Reinterpret as a complex struct

Hi! There is a dataset loaded by a 3rd-party library in the form of a raw float array. I want to view this data as a vector of structs A, each having layout like this: <F32><F32><F32>(B*8*60*3*4)<F32>, i.e. three floats, then a 8*60*3*4 array of structs B and then another float. Struct B is simply three floats.
However I cannot find a reasonable way to do this using reinterpret or otherwise. reinterpret requires bitstype, so something like StaticArrays for the inner arrays. However, StaticArrays has poor performance, especially compilation part, for arrays that large.
Any other way to view a raw buffer array as an array of large nested structs?

I am not sure I understand the specs, but what about

data = Float64.(1:(3 + 3*8*60*3*4 + 1))

struct B{T}
    a::T
    b::T
    c::T
end

header = data[1:3]
Bs = reinterpret(B{Float64}, @view data[4:(end - 1)])
footer = data[end]

That said, a static array type instead of B{Float64} should be fine too.

I mean something more along these lines:

struct B
  a::Float32
  b::Float32
  c::Float32
end

struct A
  a::Float32
  b::Float32
  c::Float32
  d::StaticArray{Tuple{3,8,60,3,4}, B}
  e::Float32
end

reinterpret(A, data)

This basically works, but many operations are slow due to the large staticarray.

I don’t understand the motivation to use static arrays like this, this is known to be suboptimal.

Sure, this was just to explain what I need. Replacing StaticArray with Array does not work here, because reinterpret requires bits type.

Is there a reason you can’t do what I suggested above?

I would really like to use the resulting array x as x[i].a, x[i].d[a, b, c, d, e] and so on. As I understand, your code handles a single element of this (single A struct), and cannot be applied to the whole array of them.

I don’t think what you’re asking for is possible without gigantic static arrays (or an equivalent giant bitstype) because the memory layout of the natural non-bitstype julia structs would simply be different than the layout of your vector.

But there may still be a way to get what you want. If your goal is just to avoid expensive copying, then perhaps you can construct each d field from a reinterpret(B, view(data, i, j)) where i and j are the relevant indices for each A’s data. You’d still need to copy the extra floats in each A, but that should be very cheap.

1 Like

Thanks! This is probably the closest possible solution. However, copying the floats has an effect that when they are modified by assigning to a field in the resulting array (of mutable structs), these changes do not propagate to the original data buffer. Currently this is good enough for me, but I’m still interested if someone can think of a way to make a true view of a raw buffer array as an array of complex structs like in this example.

## Work request
In the forum thread on reinterpreting a float array, what does struct B consist of?

## Data provided
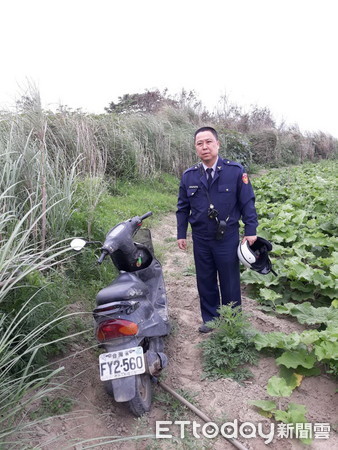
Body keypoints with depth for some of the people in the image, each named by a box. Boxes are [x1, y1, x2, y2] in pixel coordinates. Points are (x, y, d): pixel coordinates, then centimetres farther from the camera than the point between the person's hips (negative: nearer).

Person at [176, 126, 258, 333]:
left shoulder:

## Response to the task
Three floats.